## MATERIAL FOR THIS EXERCISE

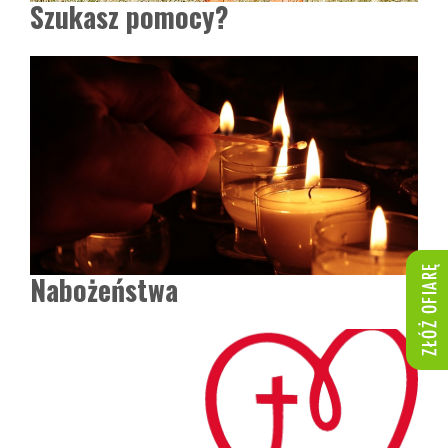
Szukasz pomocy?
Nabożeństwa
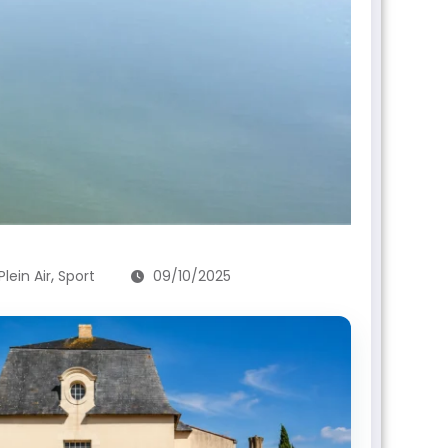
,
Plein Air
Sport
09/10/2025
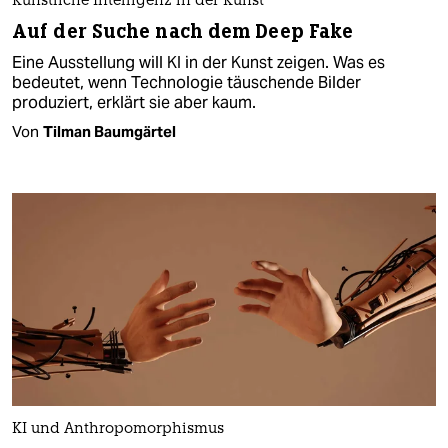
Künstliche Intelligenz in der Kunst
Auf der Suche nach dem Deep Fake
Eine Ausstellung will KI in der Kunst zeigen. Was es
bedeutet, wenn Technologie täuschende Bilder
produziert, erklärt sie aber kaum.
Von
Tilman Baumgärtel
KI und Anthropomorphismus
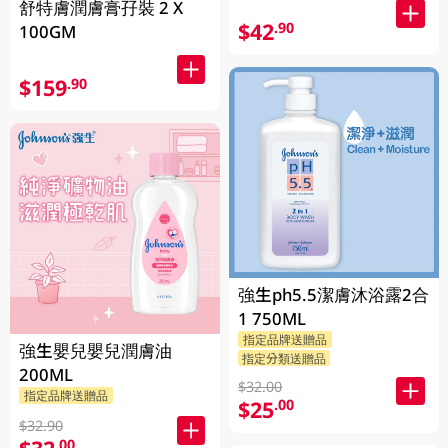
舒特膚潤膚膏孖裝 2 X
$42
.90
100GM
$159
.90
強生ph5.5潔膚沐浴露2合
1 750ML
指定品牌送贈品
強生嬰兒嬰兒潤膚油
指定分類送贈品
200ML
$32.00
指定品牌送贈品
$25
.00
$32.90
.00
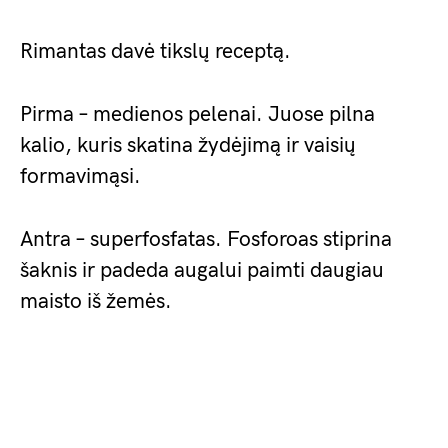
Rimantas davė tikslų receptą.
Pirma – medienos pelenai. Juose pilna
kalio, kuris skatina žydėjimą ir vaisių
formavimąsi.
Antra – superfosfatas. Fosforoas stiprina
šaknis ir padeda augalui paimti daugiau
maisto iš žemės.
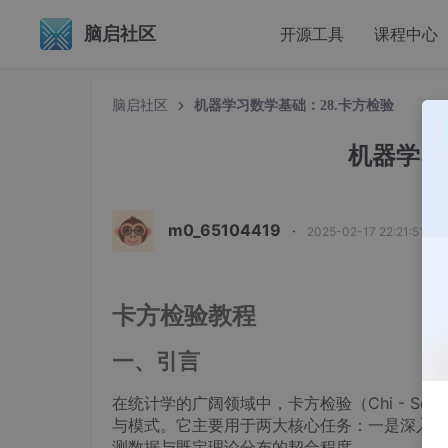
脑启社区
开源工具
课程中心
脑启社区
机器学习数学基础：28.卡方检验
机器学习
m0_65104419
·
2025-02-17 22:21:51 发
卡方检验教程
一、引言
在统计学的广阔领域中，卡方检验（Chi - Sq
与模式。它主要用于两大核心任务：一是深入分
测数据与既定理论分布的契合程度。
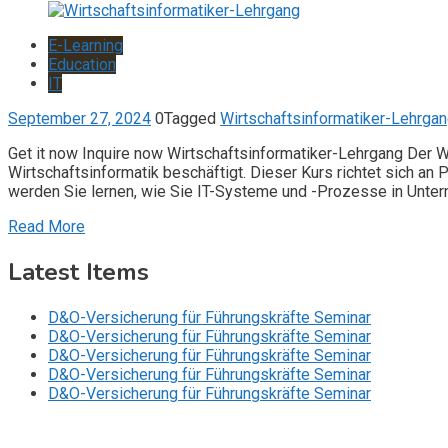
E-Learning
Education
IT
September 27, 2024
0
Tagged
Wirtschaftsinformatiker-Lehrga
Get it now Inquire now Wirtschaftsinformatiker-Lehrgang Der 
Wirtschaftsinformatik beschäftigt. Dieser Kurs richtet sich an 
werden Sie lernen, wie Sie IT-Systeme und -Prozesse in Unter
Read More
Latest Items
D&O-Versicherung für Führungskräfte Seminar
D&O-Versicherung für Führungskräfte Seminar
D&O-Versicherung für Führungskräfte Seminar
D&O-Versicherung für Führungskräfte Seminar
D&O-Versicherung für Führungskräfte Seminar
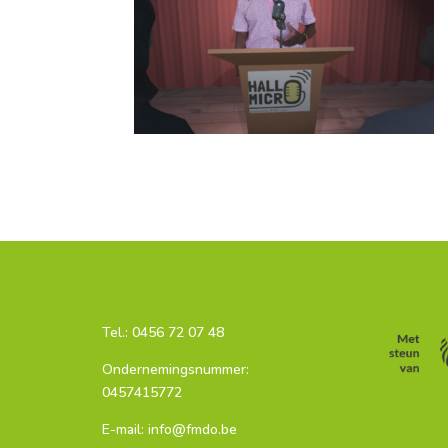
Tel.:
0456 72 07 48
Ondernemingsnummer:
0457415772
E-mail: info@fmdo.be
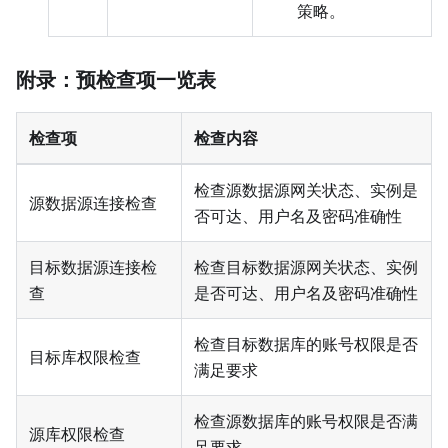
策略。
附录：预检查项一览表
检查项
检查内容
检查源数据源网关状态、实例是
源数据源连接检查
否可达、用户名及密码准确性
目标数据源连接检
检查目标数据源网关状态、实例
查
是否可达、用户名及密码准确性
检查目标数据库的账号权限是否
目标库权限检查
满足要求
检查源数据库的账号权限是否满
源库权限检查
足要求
---
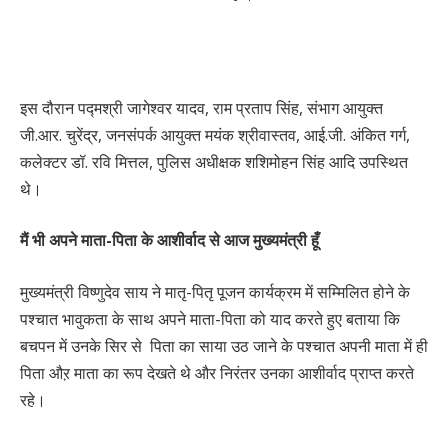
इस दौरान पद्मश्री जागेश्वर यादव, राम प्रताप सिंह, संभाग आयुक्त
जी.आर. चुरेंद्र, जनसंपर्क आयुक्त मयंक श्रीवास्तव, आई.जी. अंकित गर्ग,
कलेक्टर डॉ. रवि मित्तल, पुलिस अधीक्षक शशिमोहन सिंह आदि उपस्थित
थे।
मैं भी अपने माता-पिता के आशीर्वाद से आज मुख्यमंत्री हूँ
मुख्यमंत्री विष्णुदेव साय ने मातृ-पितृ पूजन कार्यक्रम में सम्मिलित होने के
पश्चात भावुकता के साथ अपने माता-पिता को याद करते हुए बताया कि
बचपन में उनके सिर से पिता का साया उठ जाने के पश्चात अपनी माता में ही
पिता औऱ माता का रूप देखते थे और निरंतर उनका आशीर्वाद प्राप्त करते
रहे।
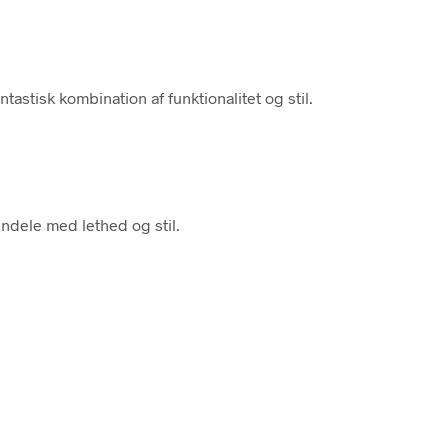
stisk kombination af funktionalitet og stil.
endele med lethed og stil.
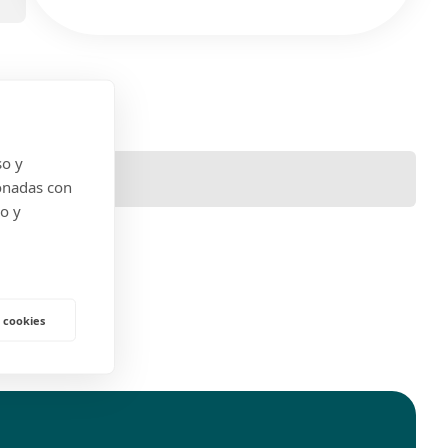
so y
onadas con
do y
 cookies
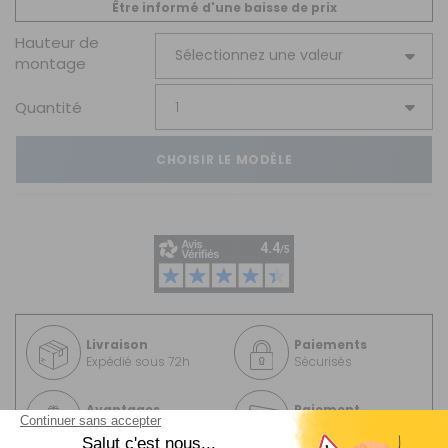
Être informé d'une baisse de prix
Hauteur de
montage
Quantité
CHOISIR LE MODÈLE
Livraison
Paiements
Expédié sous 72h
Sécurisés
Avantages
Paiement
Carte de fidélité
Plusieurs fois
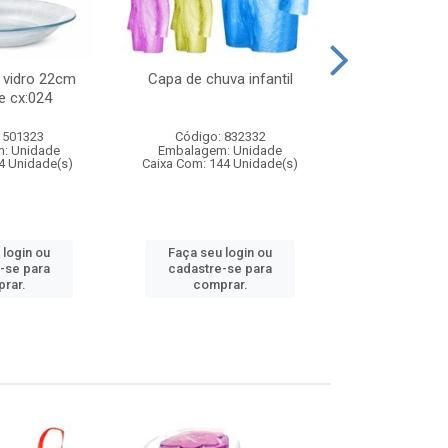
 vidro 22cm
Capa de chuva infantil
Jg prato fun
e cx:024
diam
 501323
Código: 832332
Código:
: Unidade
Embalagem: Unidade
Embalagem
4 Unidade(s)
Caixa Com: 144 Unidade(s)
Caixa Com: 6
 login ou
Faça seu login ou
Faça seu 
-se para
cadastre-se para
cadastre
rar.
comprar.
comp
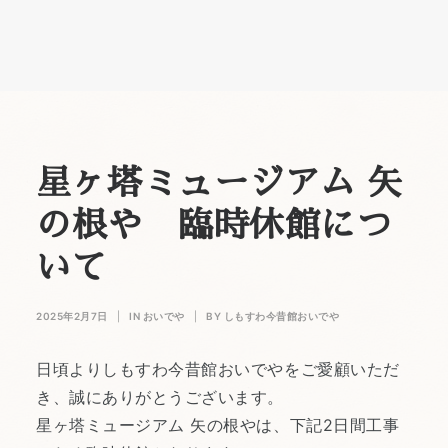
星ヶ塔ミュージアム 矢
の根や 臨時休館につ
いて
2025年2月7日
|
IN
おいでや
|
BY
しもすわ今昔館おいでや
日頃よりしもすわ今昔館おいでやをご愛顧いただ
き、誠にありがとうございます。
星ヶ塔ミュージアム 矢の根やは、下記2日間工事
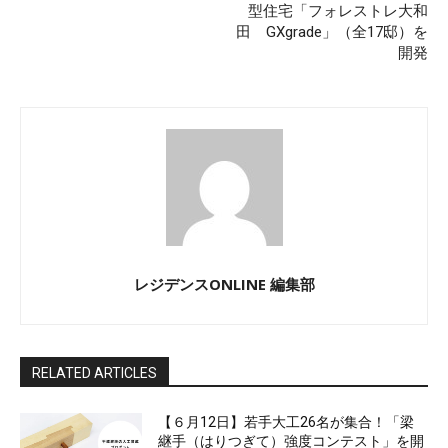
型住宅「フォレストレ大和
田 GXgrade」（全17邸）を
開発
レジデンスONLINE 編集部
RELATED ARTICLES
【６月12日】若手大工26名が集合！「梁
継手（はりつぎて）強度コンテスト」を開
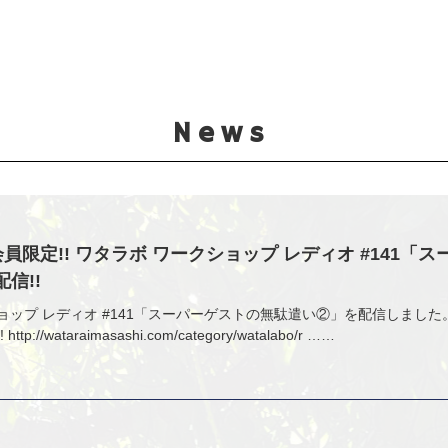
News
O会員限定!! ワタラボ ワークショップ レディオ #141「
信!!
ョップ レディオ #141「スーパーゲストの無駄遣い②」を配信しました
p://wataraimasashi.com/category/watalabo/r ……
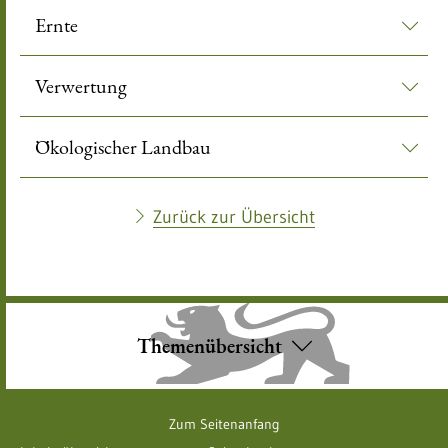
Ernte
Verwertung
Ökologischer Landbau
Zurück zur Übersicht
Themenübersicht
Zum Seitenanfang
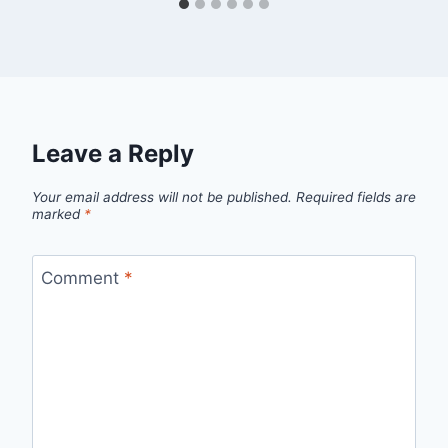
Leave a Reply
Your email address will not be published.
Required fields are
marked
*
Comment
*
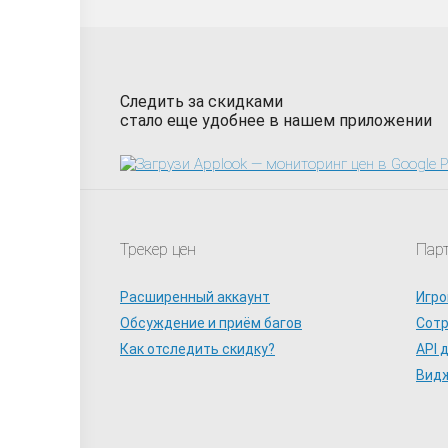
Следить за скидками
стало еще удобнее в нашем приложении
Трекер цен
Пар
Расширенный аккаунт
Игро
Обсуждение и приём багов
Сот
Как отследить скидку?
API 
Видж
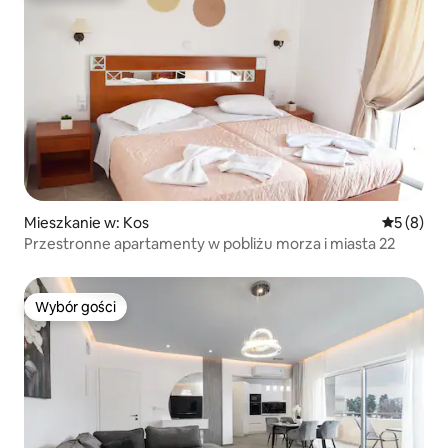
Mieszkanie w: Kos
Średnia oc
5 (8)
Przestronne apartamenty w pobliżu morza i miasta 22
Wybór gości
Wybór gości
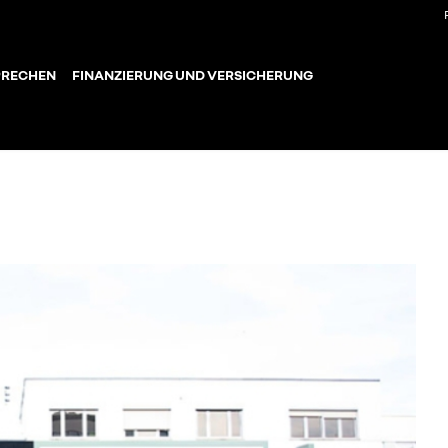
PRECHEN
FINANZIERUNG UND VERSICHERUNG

## ASSIGNED TASK
Copy every line of the listing where the word "星ヶ塔ミュージアム" appears.

## OUTPUT BELOW
星ヶ塔ミュージアム 矢
星ヶ塔ミュージアム 矢の根やは、下記2日間工事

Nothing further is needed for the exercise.